Pada akhirnya orangtua Petra menyetujui anaknya menikah dengan Alanis, apa mau dikata. Petra rela keluar dari klinik demi Alanis dan bekerja di perusahaan keluarganya. Mungkin itu menjadi alasan kedua orangtua Petra untuk merestui pernikahannya dengan Alanis.
Tidak ada yang aneh dengan pernikahan Petra dan Alanis, semua berjalan lancar sebagai mana semestinya. Petra yang memuja Alanis, dan Alanis yang masih belum bisa membuka hatinya pada Petra. Mereka berdua tidak pernah bertengkar seperti pasangan suami istri pada umumnya, kebayakan Petra mengalah pada Alanis. Dan di lain kesempatan Alanis yang mengalah pada Petra.
Karena Petra anak satu-satunya di keluarganya, Petra dan Alanis selalu mengunjungi kedua orangtuanya. Setiap dua minggu sekali, atau sebulan sekali mereka bergantian mengungjui keluarga masing-masing. Petra selalu diterima oleh orangtua Alanis, sedangkan Alanis? Kedua orangtua Petra masih saja belum menerima sepenuhnya. Terkadang mereka selalu menyindir Alanis, yang jelas tidak mempan bagi Alanis. Sampai pada puncaknya, mereka kembali menanyakan soal anak.

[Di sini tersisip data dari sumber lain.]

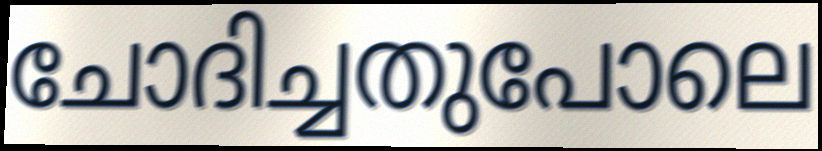
ചോദിച്ചതുപോലെ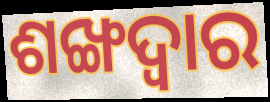
ଶଙ୍ଖଦ୍ୱାର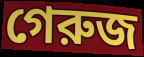
গেরুজ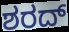
ಶರದ್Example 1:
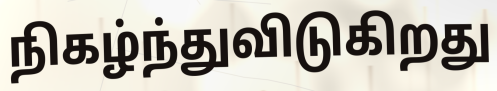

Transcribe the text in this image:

நிகழ்ந்துவிடுகிறது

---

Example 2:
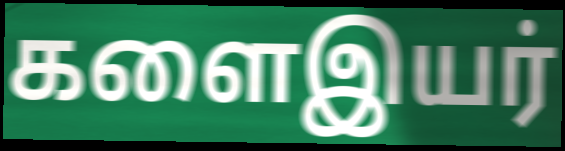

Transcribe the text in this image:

களைஇயர்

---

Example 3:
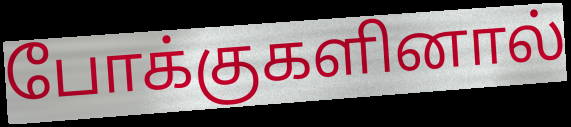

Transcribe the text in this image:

போக்குகளினால்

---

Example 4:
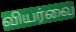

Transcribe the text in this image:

வியர்வை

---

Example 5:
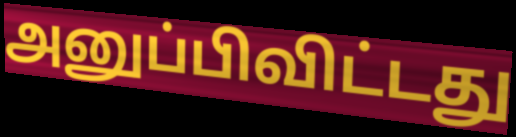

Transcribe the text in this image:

அனுப்பிவிட்டது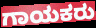
ಗಾಯಕರು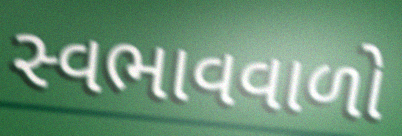
સ્વભાવવાળો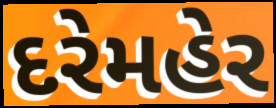
દરેમહેર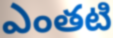
ఎంతటి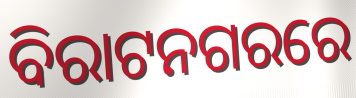
ବିରାଟନଗରରେ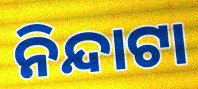
ନିନ୍ଦାଟାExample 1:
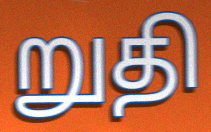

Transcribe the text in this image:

றுதி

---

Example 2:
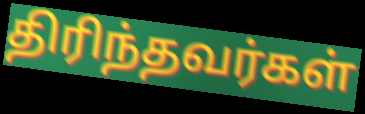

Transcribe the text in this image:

திரிந்தவர்கள்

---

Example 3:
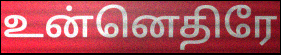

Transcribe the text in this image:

உன்னெதிரே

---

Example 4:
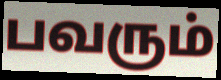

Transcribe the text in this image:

பவரும்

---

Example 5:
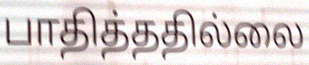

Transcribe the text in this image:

பாதித்ததில்லைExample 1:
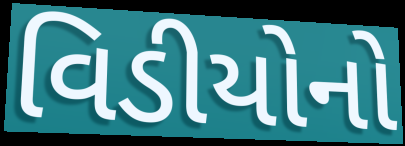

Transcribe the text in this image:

વિડીયોનો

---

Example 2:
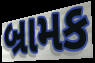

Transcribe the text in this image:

બ્રામક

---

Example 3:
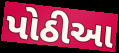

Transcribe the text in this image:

પોઠીઆ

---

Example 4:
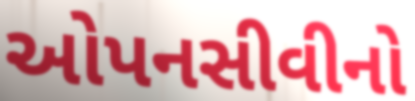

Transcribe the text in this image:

ઓપનસીવીનો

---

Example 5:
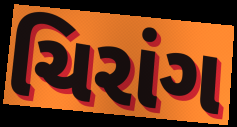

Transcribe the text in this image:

ચિરાંગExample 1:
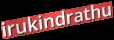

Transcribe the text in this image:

irukindrathu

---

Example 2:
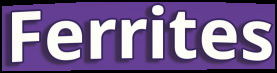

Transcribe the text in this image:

Ferrites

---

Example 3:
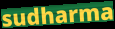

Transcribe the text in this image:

sudharma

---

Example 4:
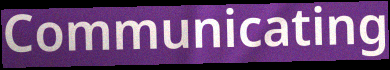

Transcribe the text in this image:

Communicating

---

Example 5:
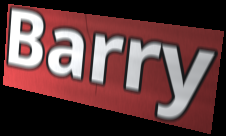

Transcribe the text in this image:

Barry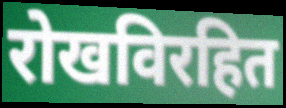
रोखविरहितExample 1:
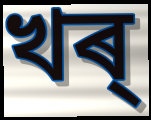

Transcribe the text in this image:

খৰ্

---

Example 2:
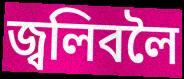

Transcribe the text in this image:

জ্বলিবলৈ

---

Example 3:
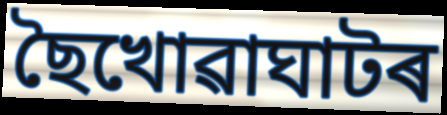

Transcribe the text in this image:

ছৈখোৱাঘাটৰ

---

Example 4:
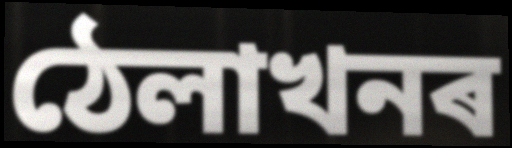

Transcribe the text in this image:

ঠেলাখনৰ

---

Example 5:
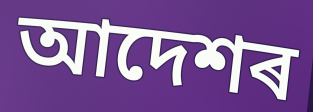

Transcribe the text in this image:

আদেশৰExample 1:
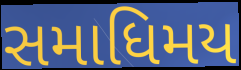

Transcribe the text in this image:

સમાધિમય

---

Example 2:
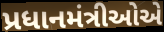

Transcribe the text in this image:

પ્રધાનમંત્રીઓએ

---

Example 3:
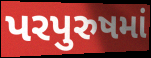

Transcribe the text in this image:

પરપુરુષમાં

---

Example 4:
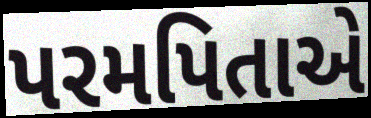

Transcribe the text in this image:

પરમપિતાએ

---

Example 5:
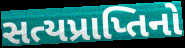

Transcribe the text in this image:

સત્યપ્રાપ્તિનો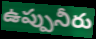
ఉప్పునీరుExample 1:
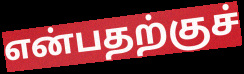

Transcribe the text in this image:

என்பதற்குச்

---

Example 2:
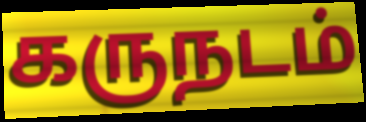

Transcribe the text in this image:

கருநடம்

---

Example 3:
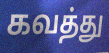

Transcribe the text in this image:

கவத்து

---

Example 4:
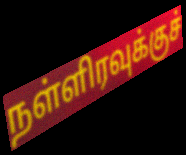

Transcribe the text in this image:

நள்ளிரவுக்குச்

Ketika mereka mulai menanyakan anak, sekali dua kali Alanis akan membalas dengan santai. Tapi ketika setiap bulan ditanyakan dengan waktu pernikahan mereka yang kedua. Alanis mulai muak, dia selalu menolak jika Petra mengajaknya untuk menemui orangtuanya. Selalu ada alasan bagi Alanis untuk menolak, dan Petra memaklumi. Mungkin bagi Petra, mereka belum pantas atau siap menjadi orangtua. Makanya mereka belum diberi momongan juga hingga saat ini. Tapi terkadang Petra penasaran dan ingin mengetes Alanis, apakah kondisi rahim istrinya itu baik-baik saja atau tidak. Tapi, begitu dirinya mengutarakan keinginannya untuk konsul atau mengikuti program hamil. Alanis kembali marah, dan membuat mereka kembali bertengkar. Puncaknya hari ini, keluarga Petra sedang ada acara pernikahan. Petra mau tidak mau harus datang, karena sepupunya itu dekat dengannya. Tapi Alanis tidak mau, karena Alanis tahu jika dirinya akan kembali disudutkan oleh keluarga Petra.

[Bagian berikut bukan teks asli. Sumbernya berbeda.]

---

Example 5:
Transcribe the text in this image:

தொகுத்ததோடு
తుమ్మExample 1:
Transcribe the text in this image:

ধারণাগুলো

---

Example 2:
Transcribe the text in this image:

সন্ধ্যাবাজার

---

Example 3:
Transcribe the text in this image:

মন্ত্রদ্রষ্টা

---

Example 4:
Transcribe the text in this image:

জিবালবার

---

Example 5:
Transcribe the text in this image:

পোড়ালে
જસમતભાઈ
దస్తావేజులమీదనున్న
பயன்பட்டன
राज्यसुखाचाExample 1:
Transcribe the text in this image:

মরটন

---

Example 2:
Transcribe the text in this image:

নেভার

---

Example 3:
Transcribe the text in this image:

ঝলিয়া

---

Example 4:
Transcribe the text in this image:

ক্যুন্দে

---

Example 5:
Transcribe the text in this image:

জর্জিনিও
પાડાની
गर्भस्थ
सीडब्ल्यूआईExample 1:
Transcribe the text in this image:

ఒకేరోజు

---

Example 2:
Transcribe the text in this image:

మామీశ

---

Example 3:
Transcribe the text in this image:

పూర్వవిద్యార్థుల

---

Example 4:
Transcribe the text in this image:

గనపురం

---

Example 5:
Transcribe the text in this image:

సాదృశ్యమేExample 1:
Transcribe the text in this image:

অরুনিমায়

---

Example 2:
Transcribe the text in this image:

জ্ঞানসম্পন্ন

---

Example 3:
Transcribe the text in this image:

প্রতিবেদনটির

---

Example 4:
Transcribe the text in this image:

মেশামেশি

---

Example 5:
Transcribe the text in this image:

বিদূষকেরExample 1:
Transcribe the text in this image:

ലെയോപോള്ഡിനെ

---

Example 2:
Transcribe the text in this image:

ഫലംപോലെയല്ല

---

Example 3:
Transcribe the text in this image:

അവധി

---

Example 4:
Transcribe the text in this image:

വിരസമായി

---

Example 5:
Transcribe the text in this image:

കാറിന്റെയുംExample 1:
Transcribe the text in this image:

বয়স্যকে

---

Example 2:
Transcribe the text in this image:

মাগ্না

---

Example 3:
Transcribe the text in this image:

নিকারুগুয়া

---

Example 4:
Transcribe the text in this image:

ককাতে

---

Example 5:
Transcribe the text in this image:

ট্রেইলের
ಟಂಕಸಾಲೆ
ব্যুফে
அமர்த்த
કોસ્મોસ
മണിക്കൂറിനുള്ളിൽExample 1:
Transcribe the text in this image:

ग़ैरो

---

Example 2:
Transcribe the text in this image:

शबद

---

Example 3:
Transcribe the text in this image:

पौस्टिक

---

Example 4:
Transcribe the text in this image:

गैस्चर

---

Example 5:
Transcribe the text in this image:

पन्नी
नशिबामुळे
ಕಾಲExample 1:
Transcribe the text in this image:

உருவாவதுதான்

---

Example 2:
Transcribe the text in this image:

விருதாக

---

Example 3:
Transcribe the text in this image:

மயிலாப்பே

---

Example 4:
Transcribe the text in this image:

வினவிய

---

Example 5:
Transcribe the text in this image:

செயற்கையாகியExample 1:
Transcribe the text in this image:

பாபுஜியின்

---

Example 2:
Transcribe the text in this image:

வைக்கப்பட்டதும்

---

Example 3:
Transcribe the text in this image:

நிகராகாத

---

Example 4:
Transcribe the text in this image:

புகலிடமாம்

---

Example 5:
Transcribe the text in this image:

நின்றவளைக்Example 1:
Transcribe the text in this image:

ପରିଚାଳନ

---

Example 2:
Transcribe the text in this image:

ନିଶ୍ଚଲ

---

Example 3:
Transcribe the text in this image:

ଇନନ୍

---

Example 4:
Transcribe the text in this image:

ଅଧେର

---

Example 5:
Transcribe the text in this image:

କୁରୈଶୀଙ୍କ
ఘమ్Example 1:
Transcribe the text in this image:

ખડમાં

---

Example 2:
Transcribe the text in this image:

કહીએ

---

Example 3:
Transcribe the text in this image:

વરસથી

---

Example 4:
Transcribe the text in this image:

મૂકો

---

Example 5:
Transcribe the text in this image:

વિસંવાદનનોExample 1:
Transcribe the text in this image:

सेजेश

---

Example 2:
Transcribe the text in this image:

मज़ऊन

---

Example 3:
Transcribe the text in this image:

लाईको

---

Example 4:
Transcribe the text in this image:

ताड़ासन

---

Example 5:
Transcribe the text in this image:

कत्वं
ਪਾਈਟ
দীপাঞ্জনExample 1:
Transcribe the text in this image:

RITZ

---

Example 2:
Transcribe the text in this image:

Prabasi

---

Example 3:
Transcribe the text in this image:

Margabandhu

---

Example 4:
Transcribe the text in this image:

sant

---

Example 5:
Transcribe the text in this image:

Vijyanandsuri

"Ayolah sayang, hanya sebentar."
"Tidak, kau bisa pergi sendiri."
"Lan,"
"Tidak!"
"Aku sudah muak mendengar ocehan keluargamu tentangku!"
Petra yang sudah rapi dengan tuxedo hitamnya menghela napasnya berat, mengusap wajahnya dengan kasar. Kemudian berjalan menghampiri sang istri yang tengah duduk di sofa kamar sambil memakan camilan.
"Maafkan keluargaku oke, itu pasti membuat hatimu terluka."
"Tentu saja, selama dua tahun ini mereka selalu mencampuri pernikahan kita!"
"Karena mereka menyangi kita."
"Omong kosong macam apa itu! Mereka bukan menyangi kita, tapi mereka memang senang mengurusi kehidupan orang lain."
"Lebih baik kamu pergi saja sekarang, sepupu kesayanganmu sudah menunggumu." Sindir Alanis yang membuat Petra kembali menghela napasnya.
"Apa aku terima saja tawaran ibu mertuamu ya? Menginjinkan kamu menikah lagi, misalnya." Sahut Alanis santai, kelewat santai malah. Berbeda dengan tubuh Petra yang menegang di tempatnya.